Good afternoon! I’m excited to be “back to work” this week after being
lazy at the beach all last week with my family. When I say family, I mean throughout the week we had 17 people under one roof. My entire family goes for a week every summer to the Seagrove/Seacrest Beach area. We are enjoying summer and trying to stay cool! I posted this PFG (Performance Fishing Gear) shirt a few weeks ago. I did this for my 13 year old niece. I’m sure she saw it on Pinterest or something! This shirt led me to this post on adjusting fonts in Monogram Wizard Plus to make your monograms BIG. It’s certainly not rocket science, but perhaps you haven’t thought about it much. You can adjust the width of your fonts so that the end result is a big monogram that fills the hoop as much as possible!
Pardon my photos. I’m sure there is a screen-capture-something that is easier to use than Prt Sc, then opening and pasting in Paint, blah blah blah. I’ll do my research on that. In the meantime, here are MY screen shots via my camera. This is just a regular monogram done in Monogram Wizard Plus using Kim Single font.

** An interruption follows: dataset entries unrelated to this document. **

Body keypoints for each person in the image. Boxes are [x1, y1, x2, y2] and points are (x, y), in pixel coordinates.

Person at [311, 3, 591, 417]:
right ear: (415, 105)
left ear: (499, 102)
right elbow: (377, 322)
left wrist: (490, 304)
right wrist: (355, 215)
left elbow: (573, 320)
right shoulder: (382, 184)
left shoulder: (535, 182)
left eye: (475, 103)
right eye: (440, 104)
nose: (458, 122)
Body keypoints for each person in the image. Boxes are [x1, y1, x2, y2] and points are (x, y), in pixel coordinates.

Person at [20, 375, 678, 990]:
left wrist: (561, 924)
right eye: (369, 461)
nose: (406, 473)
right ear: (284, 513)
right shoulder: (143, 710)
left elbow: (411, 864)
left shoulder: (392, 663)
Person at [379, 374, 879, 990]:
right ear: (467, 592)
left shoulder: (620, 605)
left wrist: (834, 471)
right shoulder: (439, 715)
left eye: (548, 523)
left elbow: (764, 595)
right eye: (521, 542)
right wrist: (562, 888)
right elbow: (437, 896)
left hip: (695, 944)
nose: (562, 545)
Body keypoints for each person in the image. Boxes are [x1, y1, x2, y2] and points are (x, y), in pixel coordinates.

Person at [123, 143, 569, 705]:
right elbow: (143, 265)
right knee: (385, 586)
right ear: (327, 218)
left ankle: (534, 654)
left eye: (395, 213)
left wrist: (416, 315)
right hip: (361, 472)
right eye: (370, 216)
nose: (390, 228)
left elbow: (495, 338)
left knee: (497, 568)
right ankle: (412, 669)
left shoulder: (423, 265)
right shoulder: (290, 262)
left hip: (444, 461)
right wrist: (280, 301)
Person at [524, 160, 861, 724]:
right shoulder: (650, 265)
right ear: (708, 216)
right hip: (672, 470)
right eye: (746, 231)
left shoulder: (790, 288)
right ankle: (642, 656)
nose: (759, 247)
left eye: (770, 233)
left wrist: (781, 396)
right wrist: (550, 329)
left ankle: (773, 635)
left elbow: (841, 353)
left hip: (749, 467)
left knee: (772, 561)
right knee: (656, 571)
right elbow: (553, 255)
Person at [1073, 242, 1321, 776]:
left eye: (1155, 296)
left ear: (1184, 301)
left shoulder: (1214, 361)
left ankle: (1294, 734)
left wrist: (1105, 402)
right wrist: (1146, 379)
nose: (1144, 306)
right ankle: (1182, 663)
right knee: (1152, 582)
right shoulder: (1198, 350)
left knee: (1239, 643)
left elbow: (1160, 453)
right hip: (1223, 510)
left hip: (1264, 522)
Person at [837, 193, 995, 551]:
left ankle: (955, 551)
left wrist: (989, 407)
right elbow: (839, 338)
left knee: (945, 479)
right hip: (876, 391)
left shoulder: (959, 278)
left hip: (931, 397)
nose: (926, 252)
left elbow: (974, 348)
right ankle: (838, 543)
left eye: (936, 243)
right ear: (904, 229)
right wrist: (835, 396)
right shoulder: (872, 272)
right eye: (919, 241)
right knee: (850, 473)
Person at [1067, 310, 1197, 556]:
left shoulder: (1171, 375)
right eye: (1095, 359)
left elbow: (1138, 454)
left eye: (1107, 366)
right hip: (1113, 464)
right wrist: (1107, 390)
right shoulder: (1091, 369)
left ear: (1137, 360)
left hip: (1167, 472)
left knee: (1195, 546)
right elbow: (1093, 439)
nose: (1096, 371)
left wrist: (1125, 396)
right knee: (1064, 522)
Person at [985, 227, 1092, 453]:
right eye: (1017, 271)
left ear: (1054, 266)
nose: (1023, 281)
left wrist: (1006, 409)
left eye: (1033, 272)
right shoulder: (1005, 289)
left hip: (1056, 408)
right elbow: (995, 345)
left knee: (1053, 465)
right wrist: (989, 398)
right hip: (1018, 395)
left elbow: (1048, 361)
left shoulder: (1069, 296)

As you can see (with your magnifying glass perhaps), the Letter Size is 1.67 and everything else (i.e. boldness, letter width, kerning, etc) is default 100. At Letter Size 1.67, the name turns out to be 2.09″ tall and 7.03″ wide, which would probably fit in your 5×7 hoop just fine. Not too bad, but by adjusting the Letter Width, you can make the name taller which appears bigger even though you are still in the 5×7 hoop.
Here I adjusted the Letter Width to 85 and the Letter Size to 1.95. My name is now 2.45″ tall and 7.02″ wide. Basically what I am doing is making the letters “skinnier” and taller. Width of the name stays about the same to fit in the 5×7 hoop.
Here I decreased the Letter Width down to 75 and Letter Size to 2.20. Now my name is 2.77″ tall and 6.99″ wide. By decreasing the Letter Width and increasing the Letter Size, Mallory is now almost 3/4″ taller than what I started out with! With some fonts you can also adjust the Kerning, which makes letters closer together or farther apart. With this particular font I can’t really get them any closer together.
You might notice above, the “>” in Mallory (Mallor>y). See THIS POST for an explanation of that! If your letters are spaced unevenly with certain fonts, check out the post!
So now on to another PFG shirt I did for my other niece. I want the monogram as big as I can get it and I want to use my 5×7 hoop. As you can see below, Letter Size is 3.00 and everything else is default. The monogram size at these settings is 6.96″ wide to fit the 7″ wide hoop, and 3.00″ tall. Not bad, but I can get it a little bigger. This is Monogram Wizard Plus “Sydney” font.
Below I adjusted the Letter Width to 85, which “skinnies” up the monogram to 5.85″ wide (still 3″ tall). I can now increase the Letter Size to get the width back up to closer to 7″.
I bumped the Letter Size up to 3.55 (Width is still 85) and now the monogram width is 7.01″ and 3.55″ tall. Bigger!
Below I adjusted my Letter Width a little more, down to 80, and Letter Size up to 3.75. NOW my monogram is 6.96″ wide and 3.75″ tall. By making these adjustments, my monogram went from just 3″ tall to 3.75″ tall. It fills the hoop much better and the monogram will be much bigger on the shirt.
I took a few shots of the shirt as I got it ready to monogram. I marked my center on the back of the shirt (top panel).
These shirts are “vented” so I inserted a piece of cutaway between the top layer I’m monogramming and the “net vent stuff”.
On my 6 needle machine, I hoop with the frame inside the shirt. Again, I’m using cutaway on the inside and I am using water soluble on top (just for extra stabilization). I only had precut squares of the solvy so that’s why you see 2 pieces.
I put the hoop on my machine upside down, so the monogram is rotated upside down and I had to make sure the arm of my machine was inside the 2 layers of shirt! Sorry this part is a little confusing! If you ever try to monogram one of these shirts, this will make sense.
Here is the finished shirt. When finished I unhoop, trim the excess cutaway stabilizer from the inside and then just pull away all the water soluble from the top.
I hope that helps! Again, NOT rocket science with the width/letter size adjustments, but if you are a newbie you may not have realized you could make your monograms a smidge bigger!